Today I have one of my long time blogger friends Jessica sharing some important information with you about running and your safety.
--Hello LAB readers! I'm here filling in for Tammy while she is off enjoying her vacation. Now I'm not going to talk about life or happiness because I'm right here along with the rest of you trying to figure that stuff out for myself. But what I can speak to you about is running safety. Formerly an avid long-distance runner, I've had to run many roads and trails on my own, and being ambushed when I'm by myself is one of my worst fears. I may also have watched one too many true crime shows on the Investigation Discovery channel. Anyhow, back to the point I want to make,- if there was someone out there who thought that I might make a good target, I would want him to immediately know that I'm not. I do understand that despite the best efforts, people still can become victims. But that's a blog post I'll have to save for another time.
Here are a few tips for safe running:
1. Don't be predictable. This is one of the main things they teach us in the military. Don't have patterns or habits which people can figure out. I try not to visit the same trails with any regularity, and I don't go at the same days or times. The fact that the nature of my job is not always predictable helps as well.
2. Bring your cell phone and GPS with you. Not only will you be able to find your way back if you get lost, but you will also be able to call for help or allow authorities to pinpoint your location. I always have my GPS on even if I'm just walking Stella.
3. Run/walk with your dog. Okay, so I know that running with a chihuahua isn't going to scare off any prospective offenders, which is why I no longer take my two small Jack Russells with me. But if you have a bigger dog, like I do, then it's always good to include him/her. Stella is a Pit Bull, and you can already imagine the stereotype associated with this type of dog. While she is the sweetest dog towards me, Scott, friends, and family, I have no doubt that she would attack someone who is trying to hurt me.
4. Bring pepper spray/mace/ or whatever is legal for you to carry. I have one of the small key chain pepper spray attachments. Make sure you know how to use it as well and that it isn't 10 years old or something. Rings with protruding stones and even keys can easily be used as weapons. Aim for the sensitive spots if required: usually the face, eyes, ears, nose, and neck. Think about what you normally have on you or whatever is small that can be used in your defense should it be needed.

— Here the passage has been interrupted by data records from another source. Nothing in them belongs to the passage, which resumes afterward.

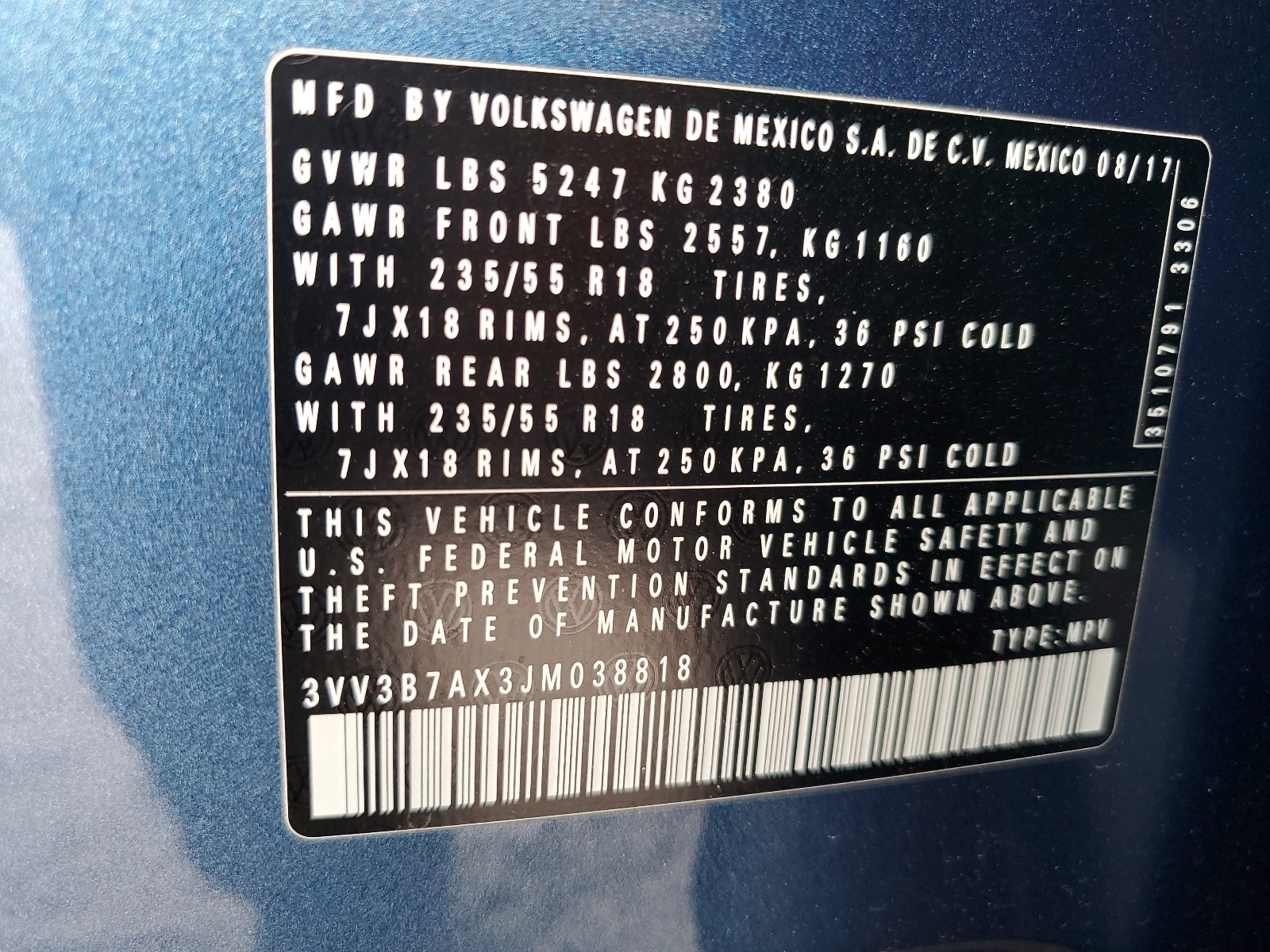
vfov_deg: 53.1
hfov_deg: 67.3
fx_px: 954
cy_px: 476
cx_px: 635
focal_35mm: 26
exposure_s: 1/60.2
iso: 119
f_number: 1.5
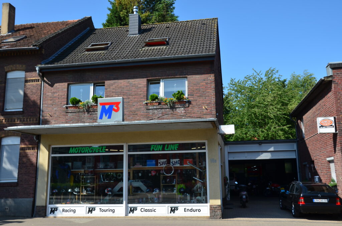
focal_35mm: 36
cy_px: 113
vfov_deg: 36.7
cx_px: 171
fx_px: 341
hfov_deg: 53.2
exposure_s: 1/125
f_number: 11
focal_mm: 24
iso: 160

5. Make eye contact with people along the way. This is important. When you acknowledge people with a "hello", a head nod, or just direct eye contact, you let them know that you are aware and you "humanize" yourself, if that makes any sense. Also, be observant of other people. Is someone running or walking with a huge baton by their side? (A detail which was actually in a crime.) Is someone all covered up in 90 degree weather?
6. When possible, run with at least one other person. What can I say? Strength in numbers always helps.

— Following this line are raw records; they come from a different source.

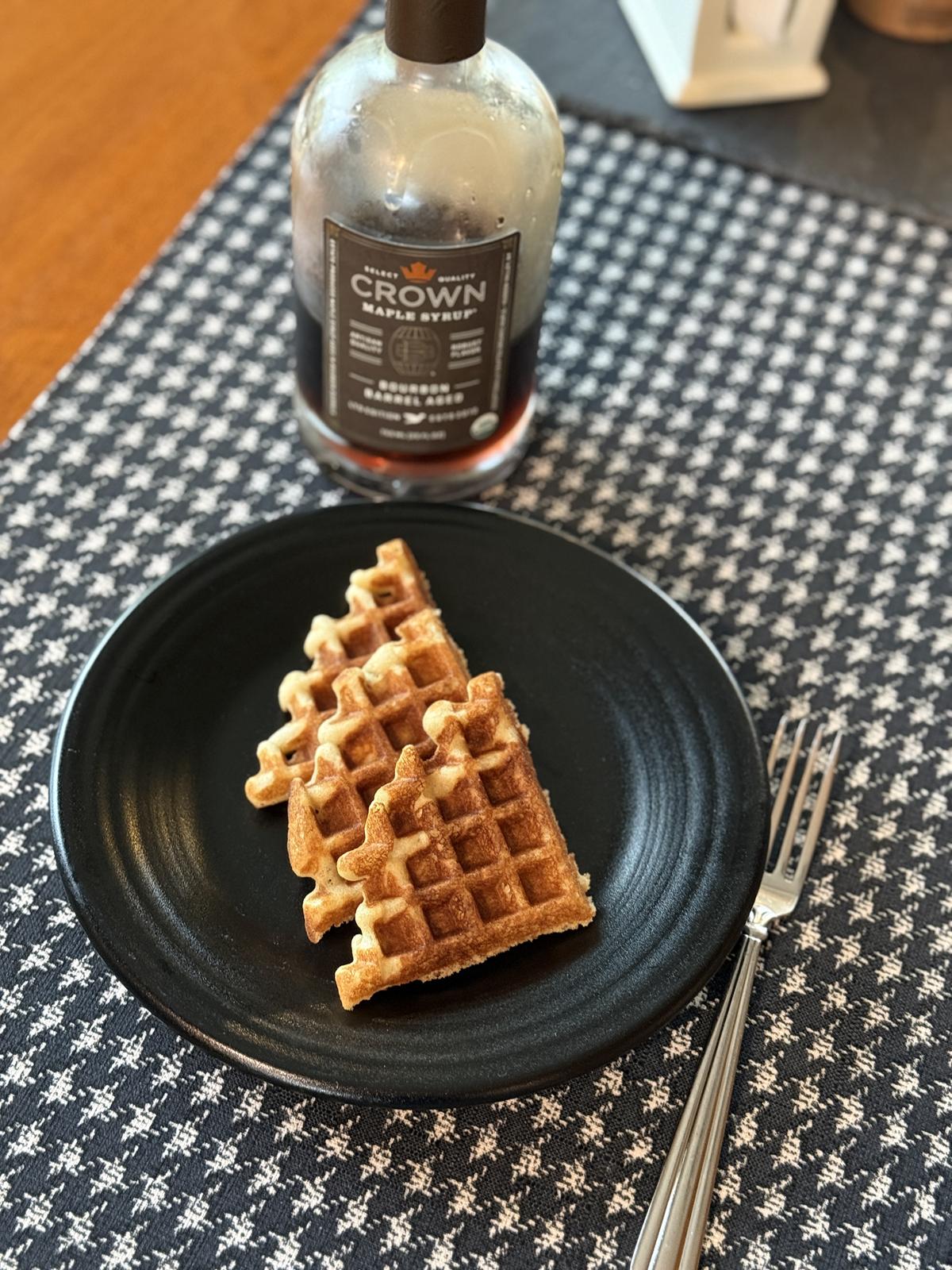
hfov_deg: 30.3
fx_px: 1760
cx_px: 476
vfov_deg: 39.7
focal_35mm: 48
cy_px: 635
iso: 400
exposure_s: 1/40
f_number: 1.78
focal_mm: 6.76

7. Be alert and aware of your surroundings. Have a map of the trail, nearby roads, the people and cars you see parked, etcetera. Look behind you and around you occasionally. Don't veer off established trails.
8. Tell at least one person where you are going. What's the name of the movie where the guy had to cut off his arm to save his own life because he didn't tell anyone where he was going? Ever since I saw that movie, I make sure to keep my GPS on, tell someone where I am, or post it on some form of social media that is viewable by friends and family only.
9. When possible, run when the path or trail is busiest.This might ruin your objective for getting a quiet, peaceful run. I know it does for me, but most trails are not crowded like Disneyland during the summertime is, so you should be able to get some feeling of solitude if that's what you're aiming for.
10. Follow your gut instinct. Do you ever tell yourself you need to do something, don't do it, and then tell yourself later that you should have done it? If someone is giving you weird vibes, run the other way or call someone while running the other way.
I hope this post made you more aware- not a basketcase, but definitely more aware. Thanks Tammy for asking me to post and I can't wait to hear about your adventures when you return!